After dinner, during dance time, Bacall, watching the royal couple, whispered to Bogie, “She is so beautiful. Why don’t you get up and ask Queen Soraya to dance?”

Bogie stood up. “If I’m going to dance, I’ll ask the Shah. He’s prettier.”

Bacall, to avert an embarrassing encounter, hurried to invite the Shah herself. They danced beautifully, watched and admired. The Shah, obviously pleased and flattered, complimented his partner: “You’re a natural born dancer, Miss Bacall.”

“You bet your ass, Shah,” Bacall answered with hearty projection. Without missing a step.

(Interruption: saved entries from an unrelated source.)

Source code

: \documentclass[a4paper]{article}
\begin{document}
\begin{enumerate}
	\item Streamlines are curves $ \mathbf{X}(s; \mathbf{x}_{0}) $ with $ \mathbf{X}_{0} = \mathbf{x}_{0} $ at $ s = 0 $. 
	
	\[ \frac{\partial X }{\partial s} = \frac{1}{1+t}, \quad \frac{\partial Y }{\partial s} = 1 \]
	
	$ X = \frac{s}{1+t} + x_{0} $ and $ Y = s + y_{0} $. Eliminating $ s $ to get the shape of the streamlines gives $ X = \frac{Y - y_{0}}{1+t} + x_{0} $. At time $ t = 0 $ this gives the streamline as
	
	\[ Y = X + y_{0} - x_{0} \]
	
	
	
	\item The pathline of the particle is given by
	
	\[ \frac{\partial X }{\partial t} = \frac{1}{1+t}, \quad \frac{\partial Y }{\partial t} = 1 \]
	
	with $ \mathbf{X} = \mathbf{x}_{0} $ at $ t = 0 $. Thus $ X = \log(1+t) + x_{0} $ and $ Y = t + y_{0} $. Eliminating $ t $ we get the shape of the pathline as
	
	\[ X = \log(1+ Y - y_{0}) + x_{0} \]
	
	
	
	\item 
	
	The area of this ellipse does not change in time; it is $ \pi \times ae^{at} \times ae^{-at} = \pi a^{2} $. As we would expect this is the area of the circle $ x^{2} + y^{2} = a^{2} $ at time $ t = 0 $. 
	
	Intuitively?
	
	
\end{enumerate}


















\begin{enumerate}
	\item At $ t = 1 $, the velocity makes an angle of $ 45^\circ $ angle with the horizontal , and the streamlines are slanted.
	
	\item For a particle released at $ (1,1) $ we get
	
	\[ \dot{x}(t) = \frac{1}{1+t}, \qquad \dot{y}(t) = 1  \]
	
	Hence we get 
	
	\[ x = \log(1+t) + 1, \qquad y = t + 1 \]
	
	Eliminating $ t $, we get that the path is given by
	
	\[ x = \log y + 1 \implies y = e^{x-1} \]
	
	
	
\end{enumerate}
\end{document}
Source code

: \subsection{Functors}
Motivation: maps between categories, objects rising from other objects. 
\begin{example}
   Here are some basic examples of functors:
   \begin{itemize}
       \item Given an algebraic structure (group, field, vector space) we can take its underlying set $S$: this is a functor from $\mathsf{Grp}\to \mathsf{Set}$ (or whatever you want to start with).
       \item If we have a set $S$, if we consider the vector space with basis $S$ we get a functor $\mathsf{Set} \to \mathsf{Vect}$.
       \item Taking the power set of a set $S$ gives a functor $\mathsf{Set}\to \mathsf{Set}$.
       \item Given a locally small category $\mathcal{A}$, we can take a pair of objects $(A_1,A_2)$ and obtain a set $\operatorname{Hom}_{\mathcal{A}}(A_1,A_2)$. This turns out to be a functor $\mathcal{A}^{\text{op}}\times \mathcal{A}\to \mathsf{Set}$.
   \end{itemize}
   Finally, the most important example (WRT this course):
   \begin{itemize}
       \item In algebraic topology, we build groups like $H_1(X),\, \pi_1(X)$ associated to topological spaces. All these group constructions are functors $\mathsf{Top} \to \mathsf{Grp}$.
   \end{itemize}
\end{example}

One moment in Woman’s World shines bright: On the big night of the job announcement, Bacall has arrayed herself in a chiffon evening gown. The Siren isn’t crazy about the gown — it’s ruched like drapes and is a taupey beige color she particularly dislikes. But Bacall looks spectacular in this thing, and she checks her figure and face in the mirror with a smile of pure pleasure. So seldom do you get a star in the movies who’s shown openly enjoying her own beauty. Not teasing a man, not preparing for battle, just looking in the mirror and loving what she sees. So did we. Merci, Madame Bacall.